Lord, make me an instrument of your peace.The climate of hatred is thick like a fog, intense like a desert -- and about as friendly towards our health and well being. I can hardly sign on to facebook without seeing a collection of people who want to use that as a platform for explaining why the people they hate are stupid, or looking forward to the evil people getting some poetic justice, or just practicing their favorite insults against their favorite targets. In some cases I actually belong to one of the vilified groups; in others I find myself identifying with people who are despised and marginalized.
Where there is hatred, let me sow love.
But before that sounds too noble: I also find myself angry -- furious -- and tempted to hatred when I look at all the unfairness and abuse. I find myself resenting the arrogance of the people who presume they know so much better than everyone else. I find myself outraged at the hypocrisy of people who claim to be loving and tolerant but who speak of other people with open contempt without bothering to understand their point of view, gleefully assuming the worst of them to justify their hatred.
All it makes is a level playing field. Every injustice and hatred that we see is a temptation to respond in kind. People tend to copy the way we are treated when we respond to others. And sometimes we even adopt the emotions that came with our action. Eye for eye, tooth for tooth, there comes a time when justice brings us down to that awful level where the good guys are indistinguishable from the bad guys. Those of us who think we're better than the others are probably kidding ourselves.
If we found some action really unfair or intolerable when the other side did it, why exactly would we want to copy it? How could responding in kind do anything except make it so that there is no moral high ground?

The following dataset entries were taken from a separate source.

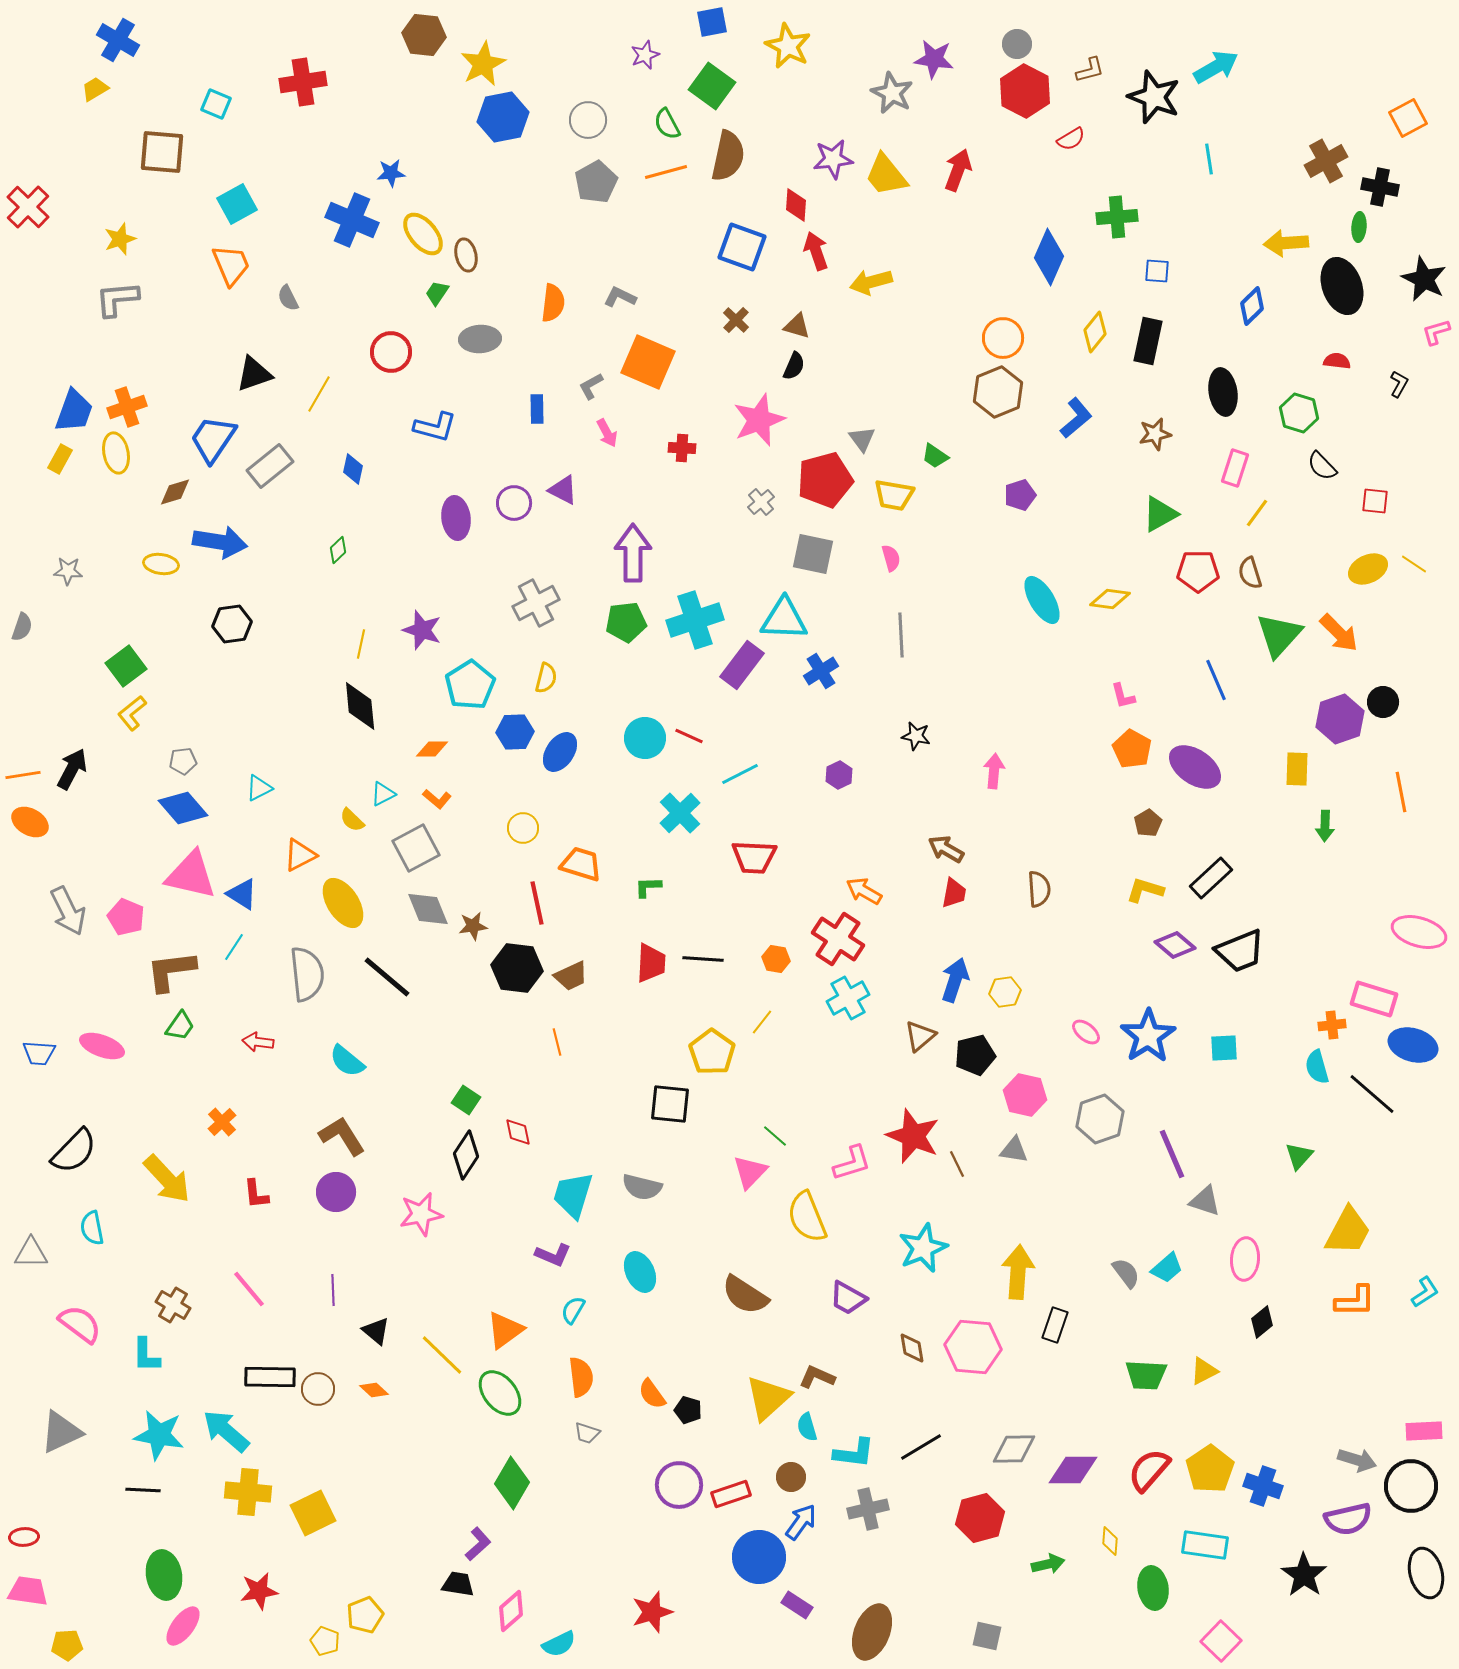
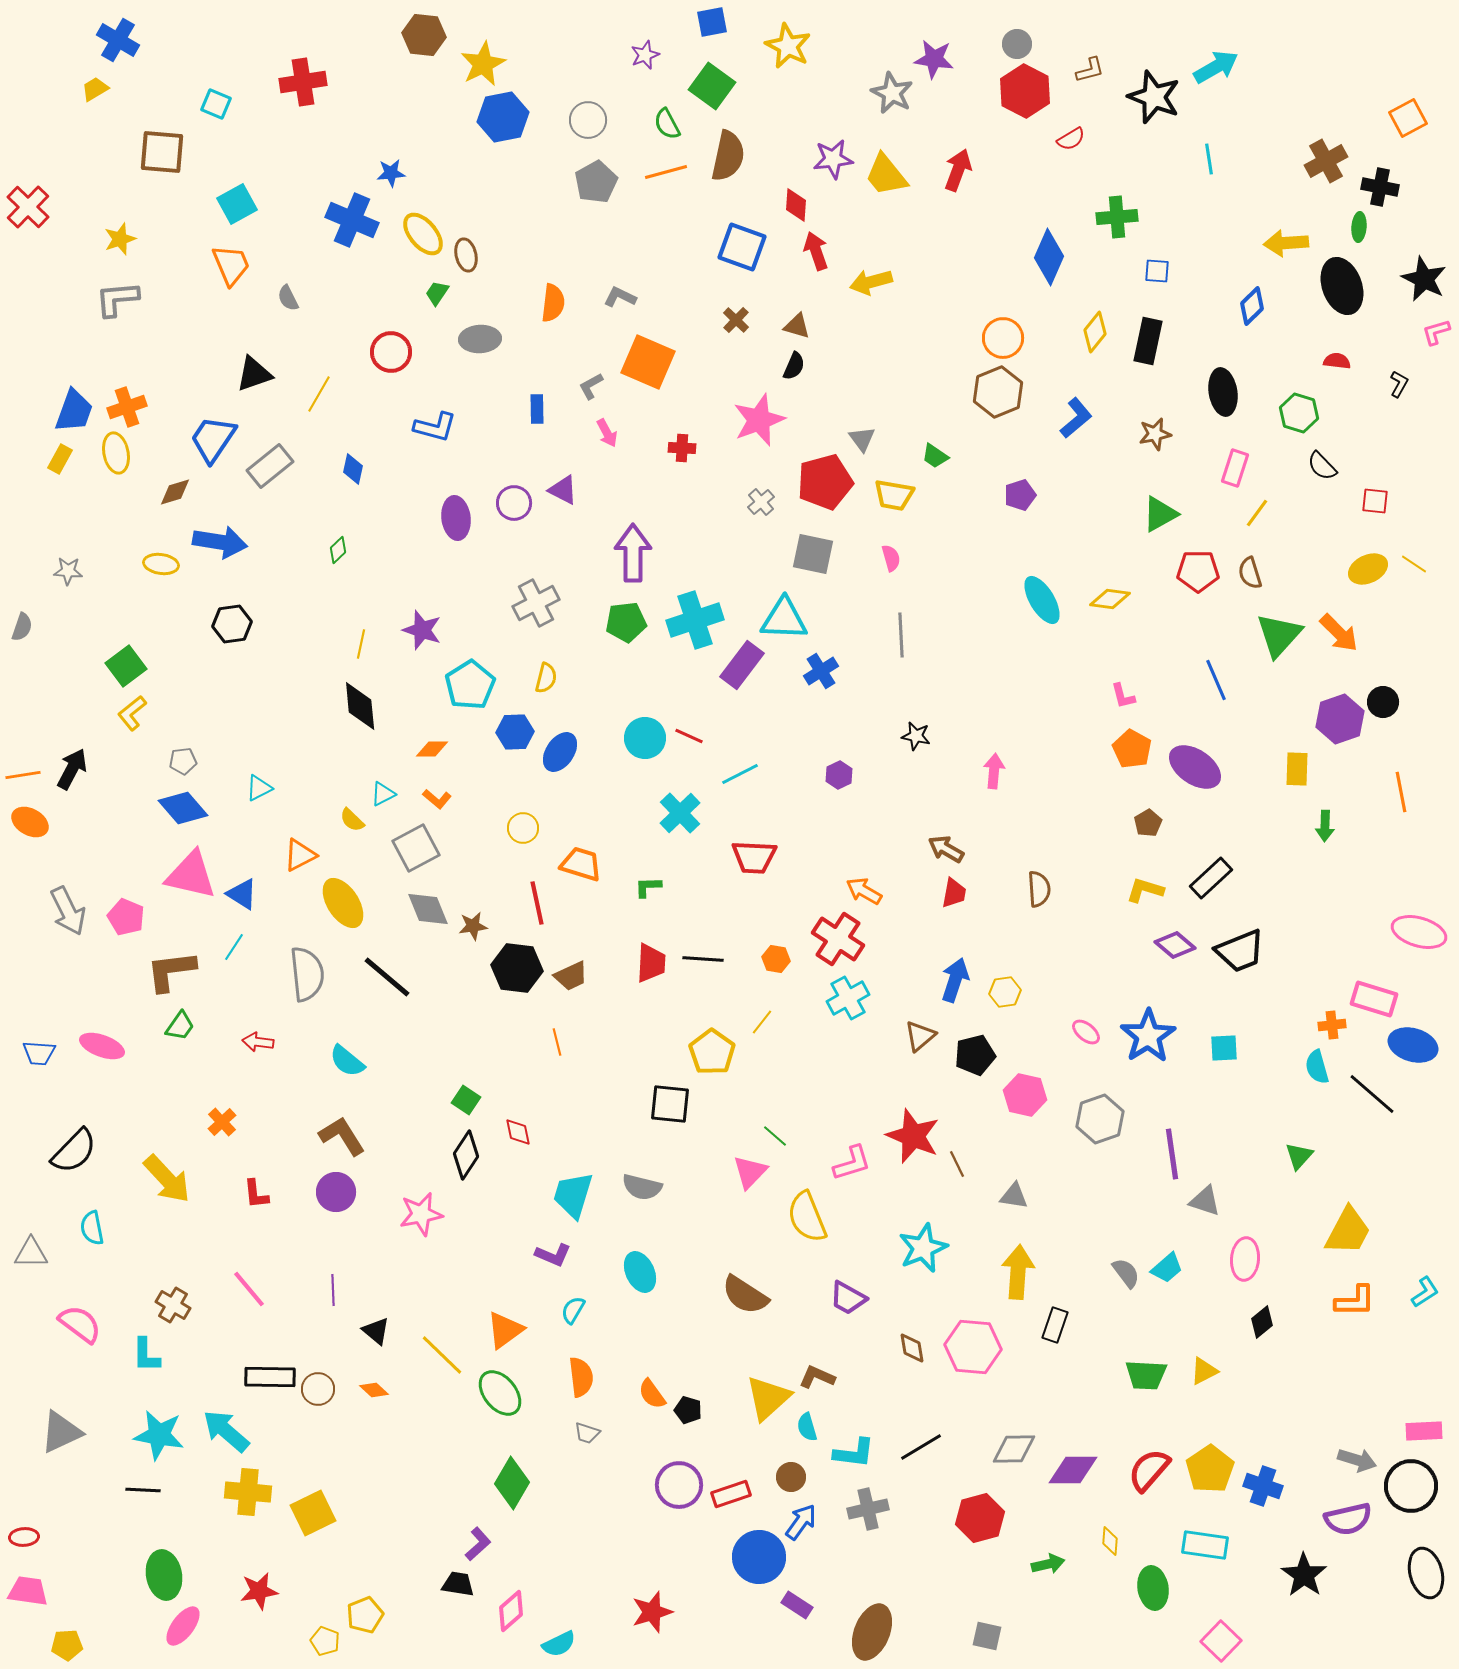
red pentagon at (825, 480): moved 2 px down
gray triangle at (1014, 1150): moved 46 px down
purple line at (1172, 1154): rotated 15 degrees clockwise
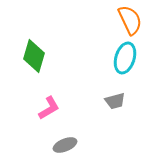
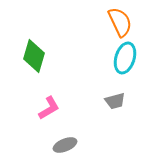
orange semicircle: moved 10 px left, 2 px down
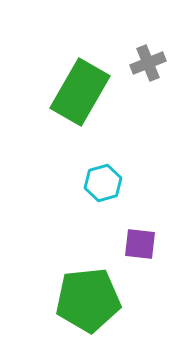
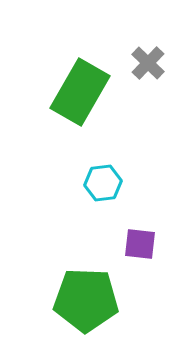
gray cross: rotated 24 degrees counterclockwise
cyan hexagon: rotated 9 degrees clockwise
green pentagon: moved 2 px left; rotated 8 degrees clockwise
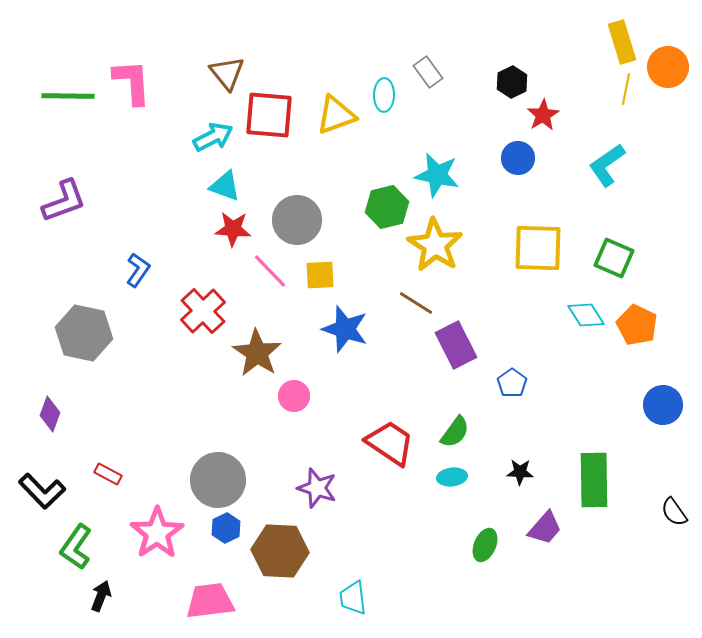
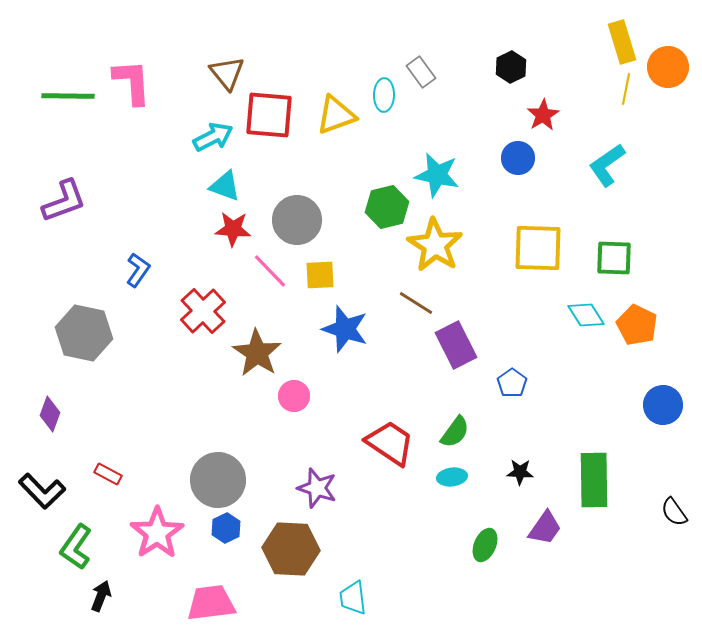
gray rectangle at (428, 72): moved 7 px left
black hexagon at (512, 82): moved 1 px left, 15 px up
green square at (614, 258): rotated 21 degrees counterclockwise
purple trapezoid at (545, 528): rotated 6 degrees counterclockwise
brown hexagon at (280, 551): moved 11 px right, 2 px up
pink trapezoid at (210, 601): moved 1 px right, 2 px down
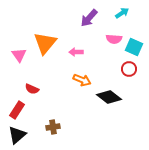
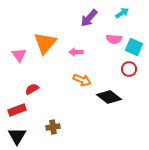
red semicircle: rotated 128 degrees clockwise
red rectangle: rotated 36 degrees clockwise
black triangle: moved 1 px down; rotated 18 degrees counterclockwise
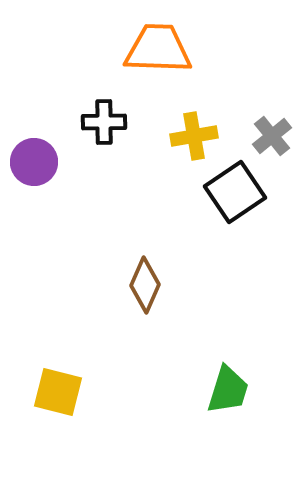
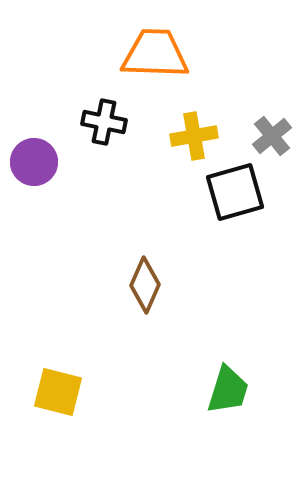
orange trapezoid: moved 3 px left, 5 px down
black cross: rotated 12 degrees clockwise
black square: rotated 18 degrees clockwise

Instead of copying the wrongdoers, Jesus challenges us to something radically different, something that could actually change the game: treating people decently whether they deserve it or not. Because people tend to copy the way we are treated when we respond to others. And sometimes we even adopt the emotions that came with our action. Treating other people with decency and respect changes us. And if it changes us, may it also humble us that we were not already treating people with decency and respect.
Does that even apply to our enemies? Of course it does. Where's the credit in being good to people who are good to us? Even the worst people on earth may be kind to their own, as Jesus points out. And if that's all we've got going, we're no different. Jesus' words "Bless those who curse you" could only apply to someone who hated us; exactly who else would be cursing us?
The work will be to figure out how to bless the people who are cursing us.